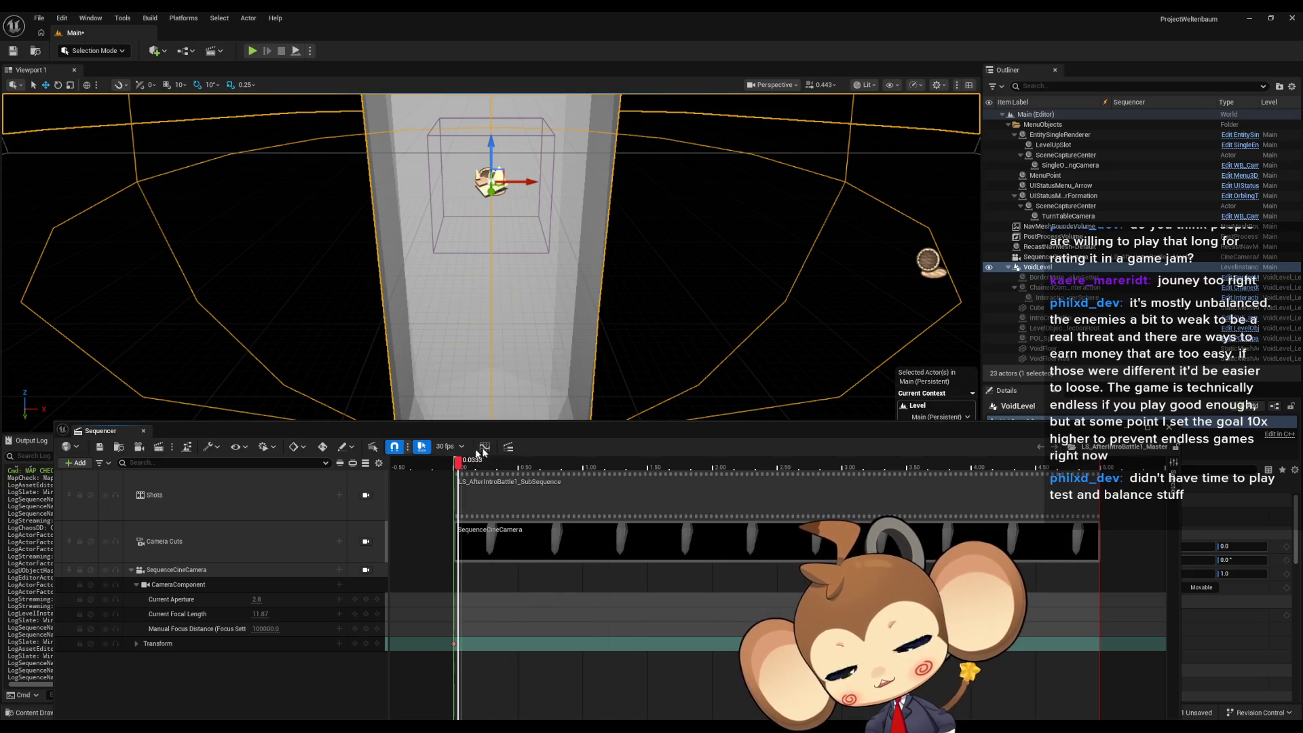
- Select the VoidLevel instance in the Outliner and delete it from the Main level
key("ctrl+space")
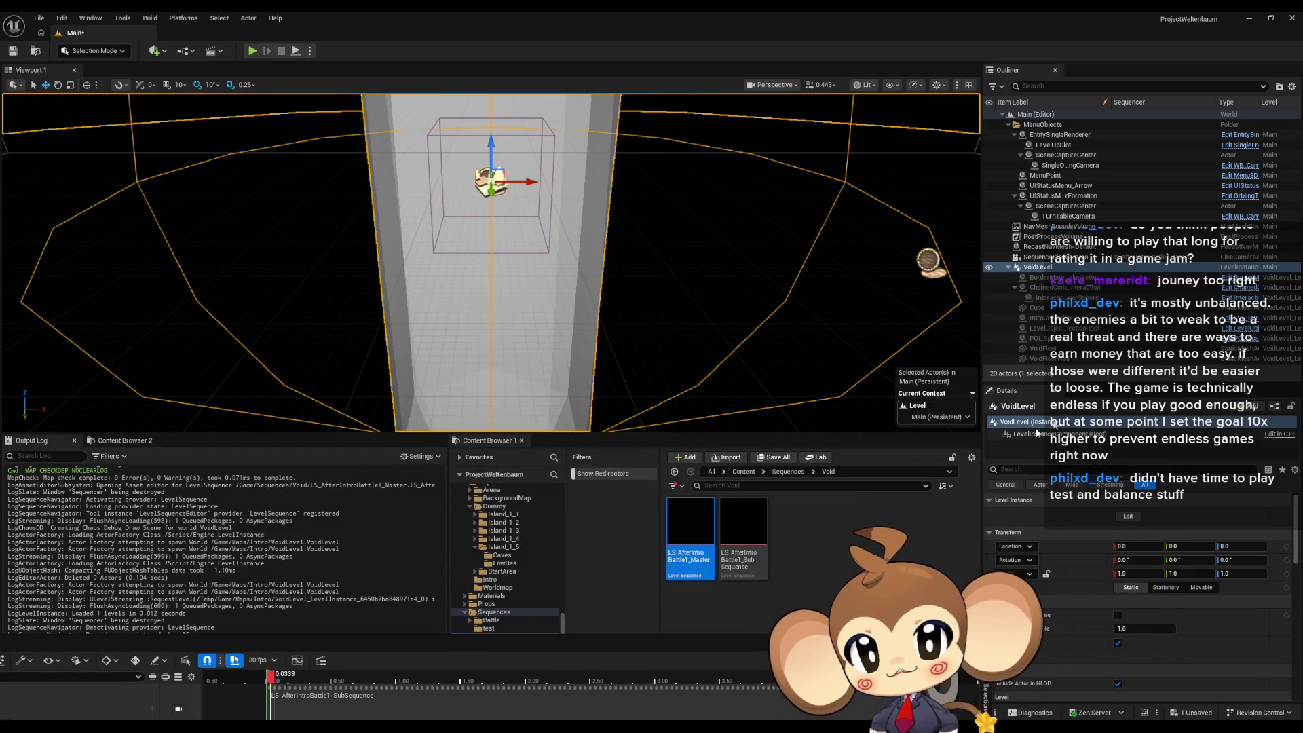
left_click(1050, 265)
left_click(1051, 268)
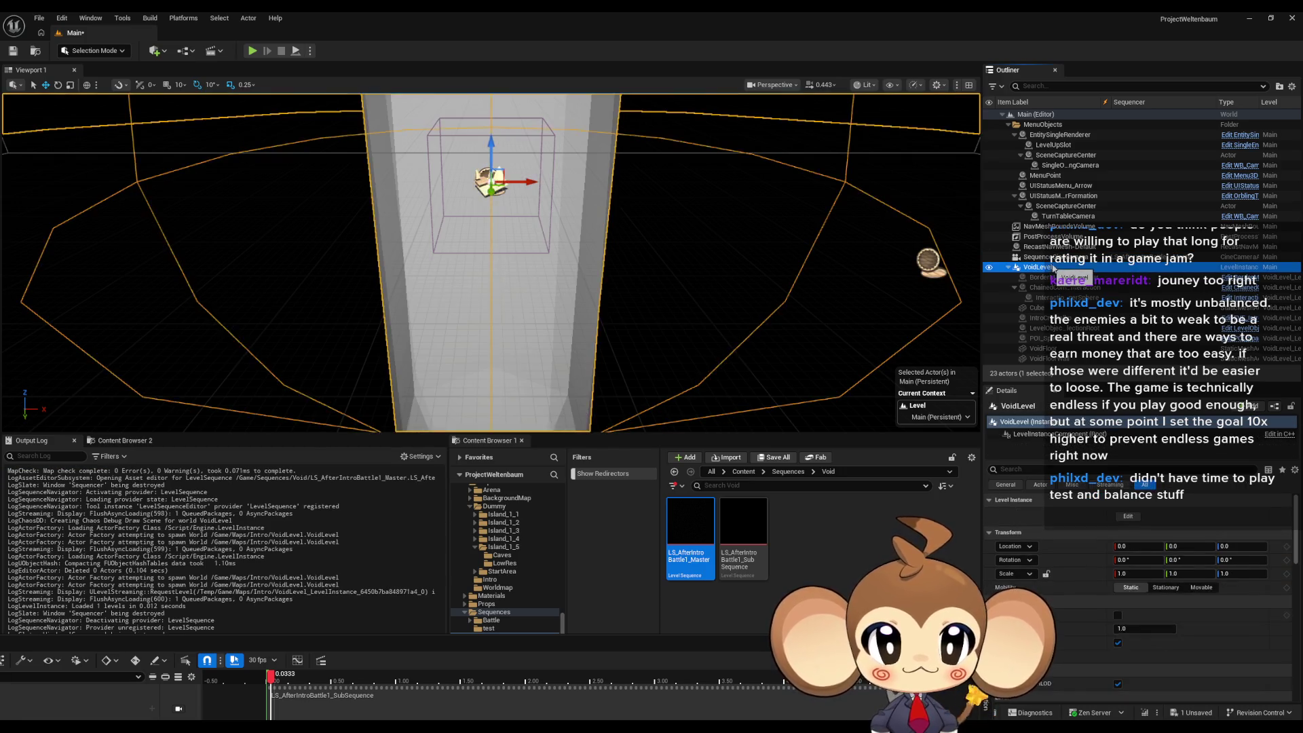
key("Delete")
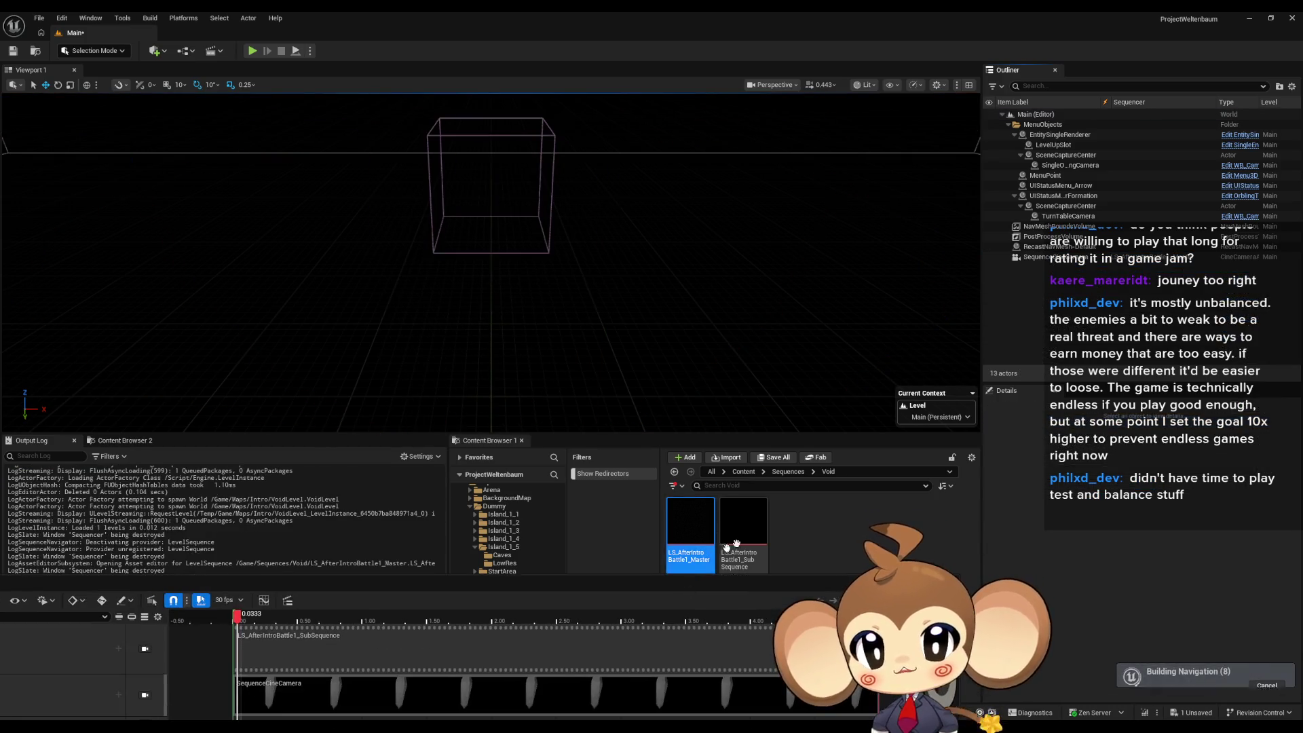
- Open LS_AfterIntroBattle1_SubSequence from the Void folder, repositioning the floating Sequencer to reach it
left_click(754, 533)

■ ■ ■ ■ ■ ■ ■

*What you have to do*. Keep each line of the records exactly as it is while transcribing them, but leave the images behind.

*Solution for this problem*.
- Select the VoidLevel instance in the Outliner and delete it from the Main level
key("ctrl+space")
left_click(1050, 265)
left_click(1051, 268)
key("Delete")
- Open LS_AfterIntroBattle1_SubSequence from the Void folder, repositioning the floating Sequencer to reach it
left_click(754, 533)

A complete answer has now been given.